■ WHAT YOU HAVE TO DO ■
Copy the records below word for word, from the first line through the line that contains "G04 #@! TF.ProjectId,,58585858-5858-4585-9858-585858585858,rev?*", and leave out any pictures.

■ PROVIDED INFORMATION ■
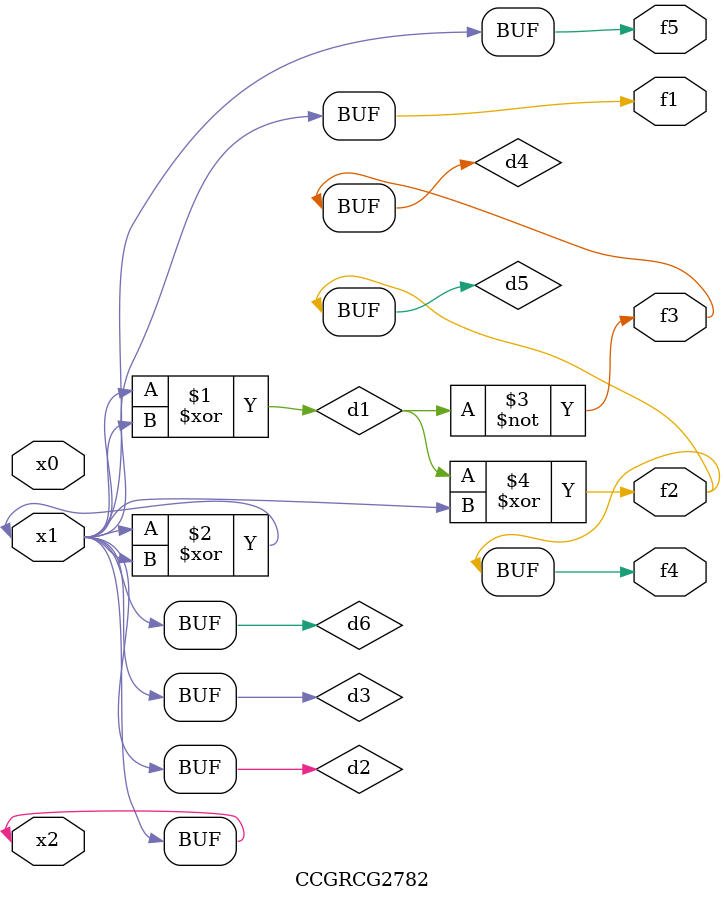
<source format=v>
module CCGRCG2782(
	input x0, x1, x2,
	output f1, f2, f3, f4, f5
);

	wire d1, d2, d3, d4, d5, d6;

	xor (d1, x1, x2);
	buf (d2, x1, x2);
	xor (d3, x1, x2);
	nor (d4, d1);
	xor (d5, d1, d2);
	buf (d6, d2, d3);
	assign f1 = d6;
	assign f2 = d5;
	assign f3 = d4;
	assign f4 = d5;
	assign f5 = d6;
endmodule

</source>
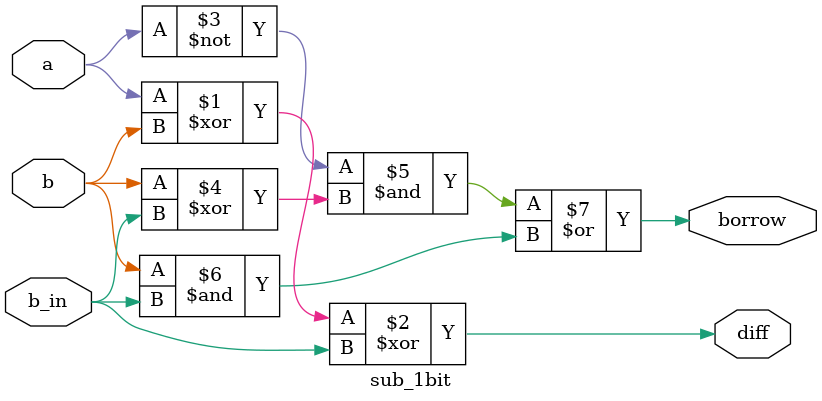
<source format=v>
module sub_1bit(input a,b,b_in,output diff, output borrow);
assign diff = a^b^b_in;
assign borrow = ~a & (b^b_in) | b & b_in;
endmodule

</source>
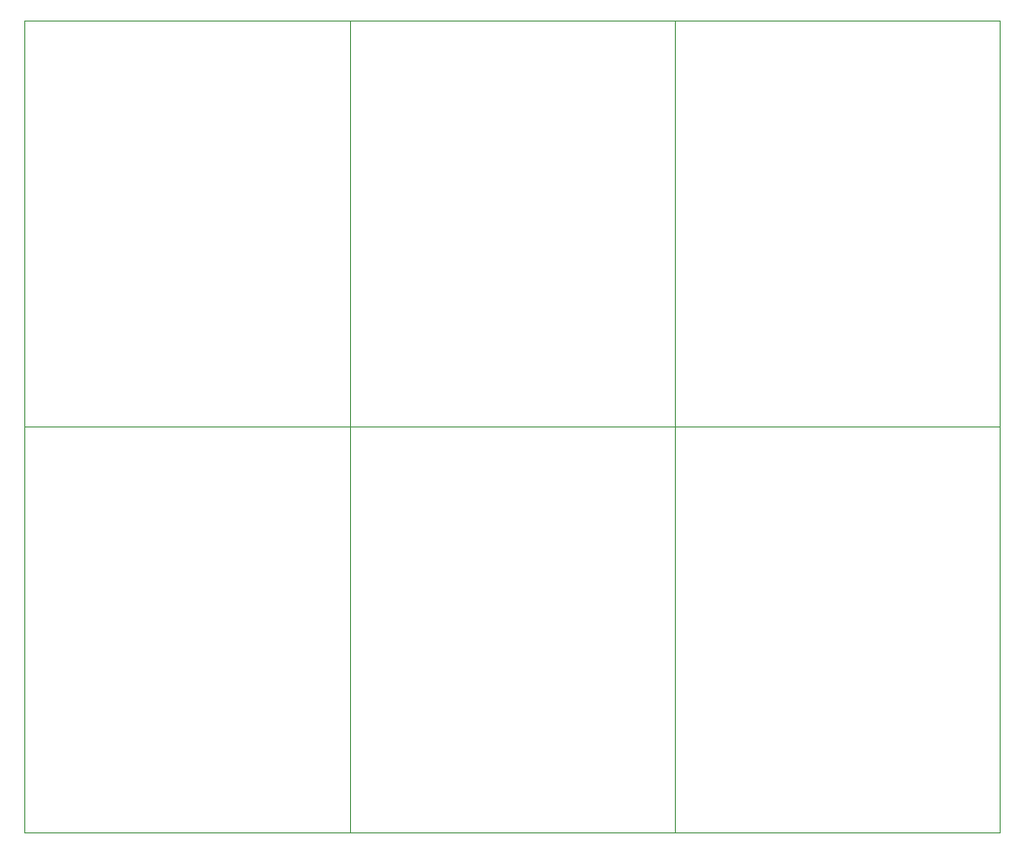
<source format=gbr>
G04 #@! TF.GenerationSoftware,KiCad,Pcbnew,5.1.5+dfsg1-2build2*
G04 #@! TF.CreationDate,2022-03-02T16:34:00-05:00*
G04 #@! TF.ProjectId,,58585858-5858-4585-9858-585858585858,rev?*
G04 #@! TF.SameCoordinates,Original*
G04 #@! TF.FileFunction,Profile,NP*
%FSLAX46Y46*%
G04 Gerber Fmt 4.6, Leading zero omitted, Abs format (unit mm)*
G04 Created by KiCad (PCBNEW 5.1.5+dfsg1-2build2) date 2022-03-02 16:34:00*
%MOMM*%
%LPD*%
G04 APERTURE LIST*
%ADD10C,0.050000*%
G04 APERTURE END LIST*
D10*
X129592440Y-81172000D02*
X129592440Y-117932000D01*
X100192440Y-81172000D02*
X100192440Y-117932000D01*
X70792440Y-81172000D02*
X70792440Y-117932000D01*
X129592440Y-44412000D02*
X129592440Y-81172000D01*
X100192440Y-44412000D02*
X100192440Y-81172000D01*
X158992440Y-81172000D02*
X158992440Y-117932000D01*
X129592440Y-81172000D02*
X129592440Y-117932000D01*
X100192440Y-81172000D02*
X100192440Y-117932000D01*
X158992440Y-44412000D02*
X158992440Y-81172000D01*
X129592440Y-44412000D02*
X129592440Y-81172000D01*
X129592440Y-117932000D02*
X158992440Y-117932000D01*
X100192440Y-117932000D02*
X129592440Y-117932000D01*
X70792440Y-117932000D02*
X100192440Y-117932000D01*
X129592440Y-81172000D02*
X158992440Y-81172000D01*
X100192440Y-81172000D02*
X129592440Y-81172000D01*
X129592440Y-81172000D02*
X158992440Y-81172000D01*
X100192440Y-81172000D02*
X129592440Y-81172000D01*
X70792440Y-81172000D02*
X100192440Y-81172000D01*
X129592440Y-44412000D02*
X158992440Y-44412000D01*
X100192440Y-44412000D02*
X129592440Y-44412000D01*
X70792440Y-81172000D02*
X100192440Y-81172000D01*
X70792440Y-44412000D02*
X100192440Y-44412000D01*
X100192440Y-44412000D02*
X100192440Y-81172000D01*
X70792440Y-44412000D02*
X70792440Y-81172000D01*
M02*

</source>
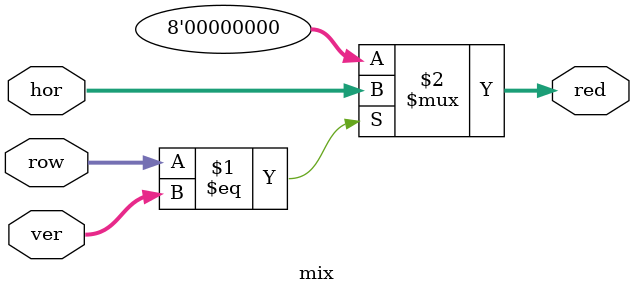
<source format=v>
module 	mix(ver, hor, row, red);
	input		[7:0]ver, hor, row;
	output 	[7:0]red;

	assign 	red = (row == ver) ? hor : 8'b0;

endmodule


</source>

■ REPLY ■
<source format=v>
module CCGRCG2782(
	input x0, x1, x2,
	output f1, f2, f3, f4, f5
);

	wire d1, d2, d3, d4, d5, d6;

	xor (d1, x1, x2);
	buf (d2, x1, x2);
	xor (d3, x1, x2);
	nor (d4, d1);
	xor (d5, d1, d2);
	buf (d6, d2, d3);
	assign f1 = d6;
	assign f2 = d5;
	assign f3 = d4;
	assign f4 = d5;
	assign f5 = d6;
endmodule

</source>
<source format=v>
module sub_1bit(input a,b,b_in,output diff, output borrow);
assign diff = a^b^b_in;
assign borrow = ~a & (b^b_in) | b & b_in;
endmodule

</source>
<source format=gbr>
G04 #@! TF.GenerationSoftware,KiCad,Pcbnew,5.1.5+dfsg1-2build2*
G04 #@! TF.CreationDate,2022-03-02T16:34:00-05:00*
G04 #@! TF.ProjectId,,58585858-5858-4585-9858-585858585858,rev?*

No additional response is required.